Le président kényan William Ruto a nommé le 15 août 2025 Judy Kiaria Nkumiri comme nouvelle consule général du Kenya à Goma, une ville sous contrôle des rebelles de l’AFC-M23.
Le gouvernement congolais, qui n’a pas tardé à réagir, a rappelé que la nomination de tout chef de poste consulaire étranger sur son territoire est subordonnée à son agrément préalable et à la délivrance d’un « exequatur » par le ministère des Affaires étrangères à Kinshasa.
Dans un communiqué, Kinshasa a pris note des informations rendues publiques par la présidence du Kenya relatives à des nominations diplomatiques, dont l’annonce de la désignation d’un consul général pour Goma.
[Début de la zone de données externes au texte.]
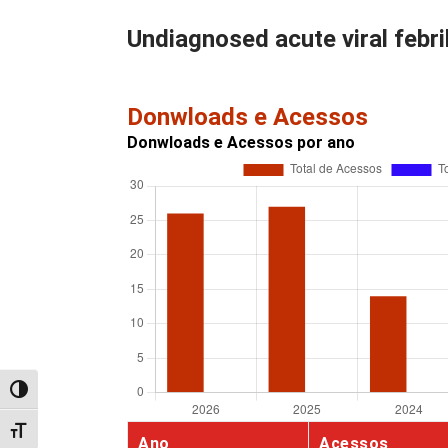
Undiagnosed acute viral febri
Donwloads e Acessos
Donwloads e Acessos por ano
Alternar alto contraste
Alternar tamanho da fonte
Ano
Acessos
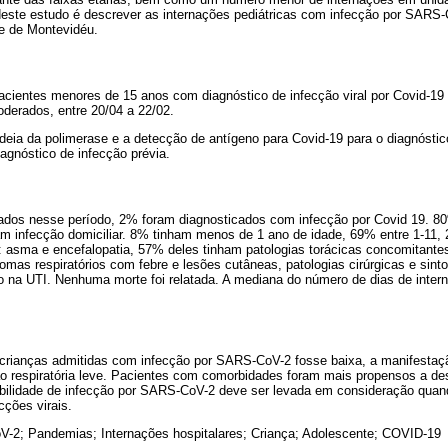
o deste estudo é descrever as internações pediátricas com infecção por SARS
e de Montevidéu.
pacientes menores de 15 anos com diagnóstico de infecção viral por Covid-1
derados, entre 20/04 a 22/02.
deia da polimerase e a detecção de antígeno para Covid-19 para o diagnósti
iagnóstico de infecção prévia.
nados nesse período, 2% foram diagnosticados com infecção por Covid 19. 8
am infecção domiciliar. 8% tinham menos de 1 ano de idade, 69% entre 1-11
asma e encefalopatia, 57% deles tinham patologias torácicas concomitant
omas respiratórios com febre e lesões cutâneas, patologias cirúrgicas e sint
 na UTI. Nenhuma morte foi relatada. A mediana do número de dias de interna
rianças admitidas com infecção por SARS-CoV-2 fosse baixa, a manifestação 
ão respiratória leve. Pacientes com comorbidades foram mais propensos a d
bilidade de infecção por SARS-CoV-2 deve ser levada em consideração quan
ções virais.
-2; Pandemias; Internações hospitalares; Criança; Adolescente; COVID-19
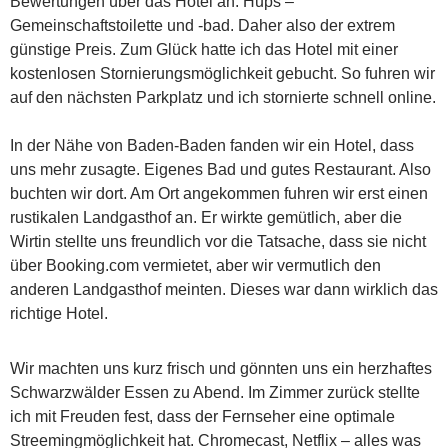
Bewertungen über das Hotel an. Hups –
Gemeinschaftstoilette und -bad. Daher also der extrem
günstige Preis. Zum Glück hatte ich das Hotel mit einer
kostenlosen Stornierungsmöglichkeit gebucht. So fuhren wir
auf den nächsten Parkplatz und ich stornierte schnell online.
In der Nähe von Baden-Baden fanden wir ein Hotel, dass
uns mehr zusagte. Eigenes Bad und gutes Restaurant. Also
buchten wir dort. Am Ort angekommen fuhren wir erst einen
rustikalen Landgasthof an. Er wirkte gemütlich, aber die
Wirtin stellte uns freundlich vor die Tatsache, dass sie nicht
über Booking.com vermietet, aber wir vermutlich den
anderen Landgasthof meinten. Dieses war dann wirklich das
richtige Hotel.
Wir machten uns kurz frisch und gönnten uns ein herzhaftes
Schwarzwälder Essen zu Abend. Im Zimmer zurück stellte
ich mit Freuden fest, dass der Fernseher eine optimale
Streemingmöglichkeit hat. Chromecast, Netflix – alles was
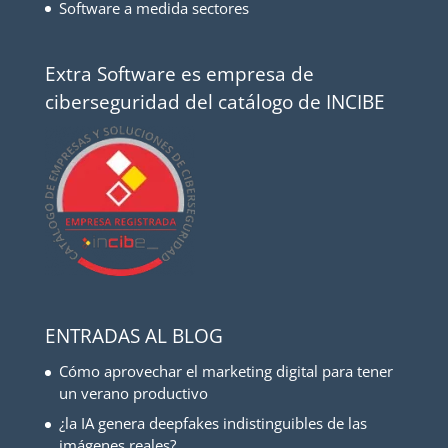
Software a medida sectores
Extra Software es empresa de
ciberseguridad del catálogo de INCIBE
ENTRADAS AL BLOG
Cómo aprovechar el marketing digital para tener
un verano productivo
¿la IA genera deepfakes indistinguibles de las
imágenes reales?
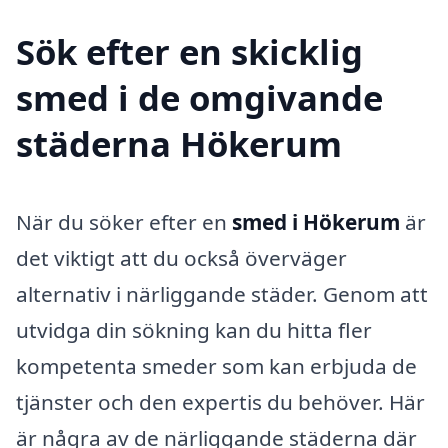
Sök efter en skicklig
smed i de omgivande
städerna Hökerum
När du söker efter en
smed i Hökerum
är
det viktigt att du också överväger
alternativ i närliggande städer. Genom att
utvidga din sökning kan du hitta fler
kompetenta smeder som kan erbjuda de
tjänster och den expertis du behöver. Här
är några av de närliggande städerna där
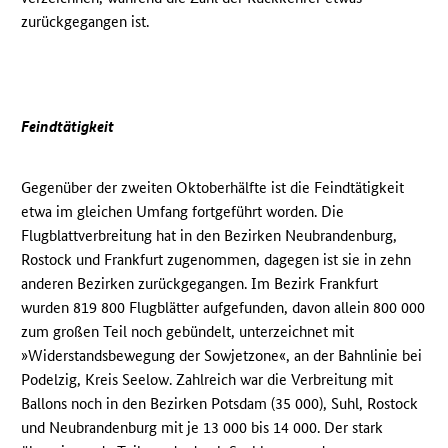
zurückgegangen ist.
Feindtätigkeit
Gegenüber der zweiten Oktoberhälfte ist die Feindtätigkeit
etwa im gleichen Umfang fortgeführt worden. Die
Flugblattverbreitung hat in den Bezirken Neubrandenburg,
Rostock und Frankfurt zugenommen, dagegen ist sie in zehn
anderen Bezirken zurückgegangen. Im Bezirk Frankfurt
wurden 819 800 Flugblätter aufgefunden, davon allein 800 000
zum großen Teil noch gebündelt, unterzeichnet mit
»Widerstandsbewegung der Sowjetzone«, an der Bahnlinie bei
Podelzig, Kreis Seelow. Zahlreich war die Verbreitung mit
Ballons noch in den Bezirken Potsdam (35 000), Suhl, Rostock
und Neubrandenburg mit je 13 000 bis 14 000. Der stark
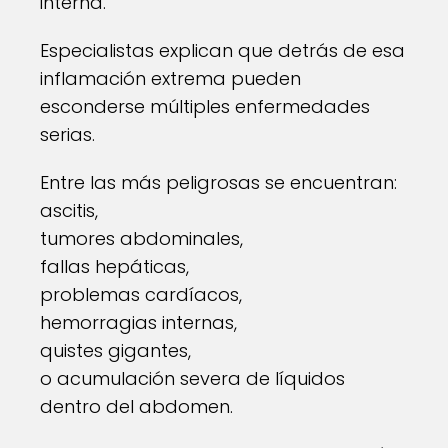
interna.
Especialistas explican que detrás de esa
inflamación extrema pueden
esconderse múltiples enfermedades
serias.
Entre las más peligrosas se encuentran:
ascitis,
tumores abdominales,
fallas hepáticas,
problemas cardíacos,
hemorragias internas,
quistes gigantes,
o acumulación severa de líquidos
dentro del abdomen.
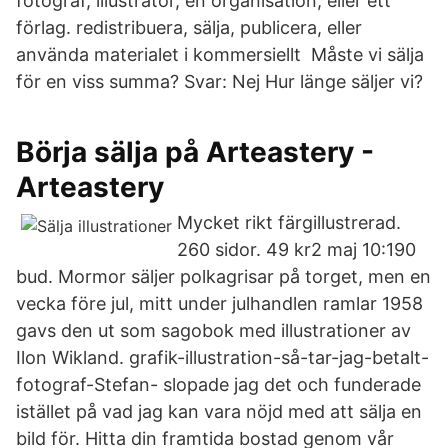
fotograf, illustratör, en organisation, eller ett
förlag. redistribuera, sälja, publicera, eller
använda materialet i kommersiellt Måste vi sälja
för en viss summa? Svar: Nej Hur länge säljer vi?
Börja sälja på Arteastery -
Arteastery
Mycket rikt färgillustrerad.
260 sidor. 49 kr2 maj 10:190
bud. Mormor säljer polkagrisar på torget, men en
vecka före jul, mitt under julhandlen ramlar 1958
gavs den ut som sagobok med illustrationer av
Ilon Wikland. grafik-illustration-så-tar-jag-betalt-
fotograf-Stefan- slopade jag det och funderade
istället på vad jag kan vara nöjd med att sälja en
bild för. Hitta din framtida bostad genom vår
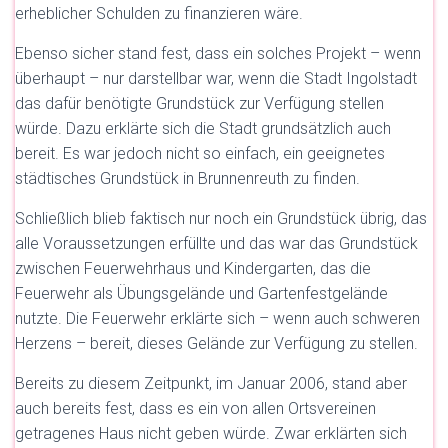
erheblicher Schulden zu finanzieren wäre.
Ebenso sicher stand fest, dass ein solches Projekt – wenn
überhaupt – nur darstellbar war, wenn die Stadt Ingolstadt
das dafür benötigte Grundstück zur Verfügung stellen
würde. Dazu erklärte sich die Stadt grundsätzlich auch
bereit. Es war jedoch nicht so einfach, ein geeignetes
städtisches Grundstück in Brunnenreuth zu finden.
Schließlich blieb faktisch nur noch ein Grundstück übrig, das
alle Voraussetzungen erfüllte und das war das Grundstück
zwischen Feuerwehrhaus und Kindergarten, das die
Feuerwehr als Übungsgelände und Gartenfestgelände
nutzte. Die Feuerwehr erklärte sich – wenn auch schweren
Herzens – bereit, dieses Gelände zur Verfügung zu stellen.
Bereits zu diesem Zeitpunkt, im Januar 2006, stand aber
auch bereits fest, dass es ein von allen Ortsvereinen
getragenes Haus nicht geben würde. Zwar erklärten sich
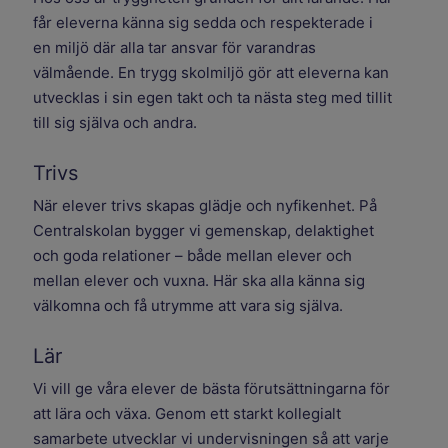
får eleverna känna sig sedda och respekterade i
en miljö där alla tar ansvar för varandras
välmående. En trygg skolmiljö gör att eleverna kan
utvecklas i sin egen takt och ta nästa steg med tillit
till sig själva och andra.
Trivs
När elever trivs skapas glädje och nyfikenhet. På
Centralskolan bygger vi gemenskap, delaktighet
och goda relationer – både mellan elever och
mellan elever och vuxna. Här ska alla känna sig
välkomna och få utrymme att vara sig själva.
Lär
Vi vill ge våra elever de bästa förutsättningarna för
att lära och växa. Genom ett starkt kollegialt
samarbete utvecklar vi undervisningen så att varje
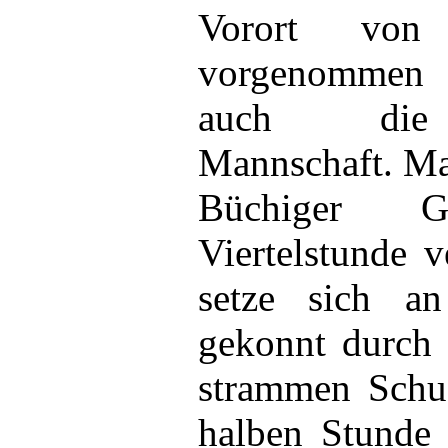
Vorort von
vorgenommen 
auch die s
Mannschaft. Ma
Büchiger G
Viertelstunde 
setze sich an
gekonnt durch 
strammen Schus
halben Stunde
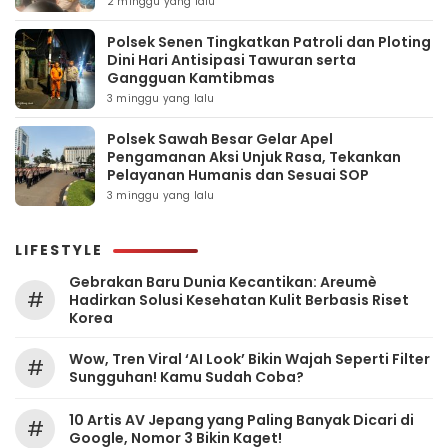
2 minggu yang lalu
Polsek Senen Tingkatkan Patroli dan Ploting
Dini Hari Antisipasi Tawuran serta
Gangguan Kamtibmas
3 minggu yang lalu
Polsek Sawah Besar Gelar Apel
Pengamanan Aksi Unjuk Rasa, Tekankan
Pelayanan Humanis dan Sesuai SOP
3 minggu yang lalu
LIFESTYLE
Gebrakan Baru Dunia Kecantikan: Areumè
#
Hadirkan Solusi Kesehatan Kulit Berbasis Riset
Korea
Wow, Tren Viral ‘AI Look’ Bikin Wajah Seperti Filter
#
Sungguhan! Kamu Sudah Coba?
10 Artis AV Jepang yang Paling Banyak Dicari di
#
Google, Nomor 3 Bikin Kaget!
La RDC a souligné qu’une telle désignation requiert l’accord préalable des autorités congolaises, conformément au droit international et à la Convention de Vienne de 1963.
Le gouvernement congolais a insisté sur le fait que Goma, capitale du Nord-Kivu, demeure « sous occupation illégale de l’AFC-M23 avec le soutien du Rwanda », une situation caractérisée par de graves violations des droits humains documentées par l’ONU. Dans ce contexte, Kinshasa juge cette décision particulièrement inappropriée.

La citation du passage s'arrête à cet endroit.